因被禁锢压制,凤阗只能双眸带火地看着他,身子不断扭动挣扎。
“千龙!”
“爷!”千龙恭敬地看着周身散发阴鸷之气的男子。
“派人将凤大公子送回凤府,什么都不要说,态度恭敬些!”慕容南宇说着,俯身看着双眸喷火的清寒男子,低低笑道:“凤阗,这一拳,你可是会将盈儿打到本王身边来!”
“慕容南宇,你卑鄙!”凤阗低啐,眼中满是不甘。
“带下去!”大手一挥,很快小苑内就清净下来。
“爷,您没事吧?”福叔关切地看着慕容南宇,眼中带着几分悲戚:“您同凤大公子那般好的关系,如今……如今却……”
“道不同,不相为谋!”周身阴鸷之气尽散,慕容南宇眸光落在石桌上的白玉兰茶盏,淡然道:“他怀疑本王了!”
“什么?”福叔一怔,往下凤阗离去的方向,狐疑道:“方才凤大公子气急,看着不像是装的!”
“本王将续命丹给盈儿服用了,他怎能不怀疑!”慕容南宇说着,眼中浮现些许笑意:“他要真是气急,以他的功力,又怎可能只是轻轻一拳!”
“爷,那该怎么办?柳城瘟病时您险些丧命,这……怎么瞧都不像是您痛恨凤小姐,这谎怕是圆不过来啊!”一听他这么说,福叔不免有些紧张。
“呵,这倒要感谢三皇兄了!那日山崖下要不是遇见他,要不是他将盈儿激得失控,那便圆不回来了!”一想到凤盈失控的那日,还有二人的亲密,慕容南宇眸中笑意渐深。

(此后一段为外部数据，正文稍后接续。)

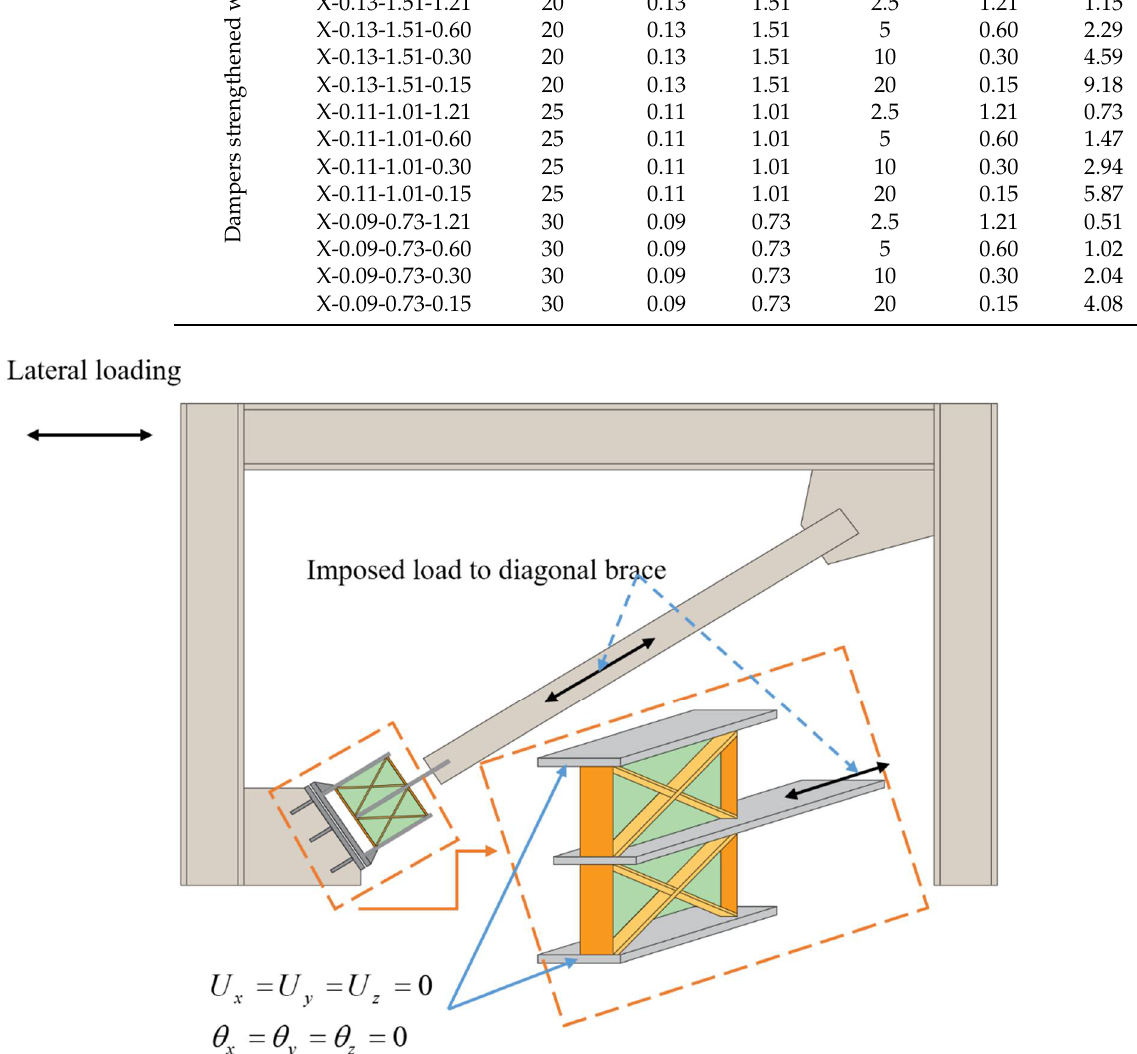
Figure 3. Boundary conditions of simplified damper. Additionally, A36 steel with a yield strength of 235 MPa, Young’s modulus of 200 GPa, and Poisson’s ratio of 0.3 were employed for all the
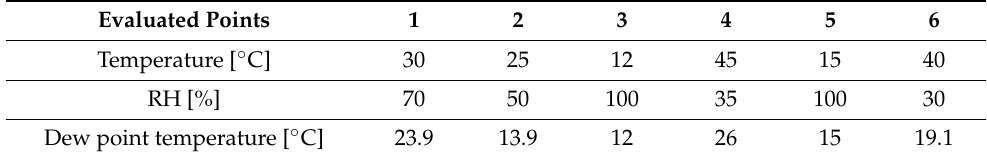
Table 1. Most representative AWGs working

如果凤阗问起,盈儿定然会泄露些许真实情绪,这样一来,便能打消凤阗不少疑虑。
“三王爷?”福叔满脸不解,可他并没等来答案,蓝衣男子只是讳莫如深地笑笑便转身离去。
第284章 你终是狠不下心
“王爷好似心不在焉!”黑子落下,谭松之疑惑地看着唇角青紫却迟迟不去处理的男子。
“是谭公子走神了!”慕容南宇言罢,没有执棋,而是长指一点,点在棋盘正中心处。
他含笑看着错愕的谭松之,神情一派从容。
“谭某佩服!”谭松之怔愣良久,起身,作揖,动作一气呵成。
不过短短十步棋,且还是心不在焉的情况下,那男子便发现了此残局最致命的漏洞,当真不负贤王美名。
“谭公子过奖了!”慕容南宇回以一礼,面上带着淡淡笑意:“谭公子亦是难得的青年才俊!”
方才他已细细打量过此人,举止儒雅,面容清俊,自有一方文人傲骨,一看便知是个人才,也难怪福叔大喜过望,连夜写了书信举荐。
“素闻洛朝有个第一公子谭松之,文采飞扬,面容极为俊逸,引得无数男子追随,只为一赏墨宝,无数女子追随,只为一睹盛颜,今日一见,果非池中之物。”慕容南宇言罢,眸光扫过眉眼带笑的福叔,展颜道:“难怪本王在柳城之时便收到了福叔的信件,今日一回洛阳福叔更是急不可耐的将本王拉来,能得谭公子相助,乃本王之幸!”
“六王爷谬赞了!”听得慕容南宇这般夸赞,谭松之心下大喜,当下作揖便是深深一鞠:“能得六王爷赏识,谭某定尽心劳力,不负王爷厚德!”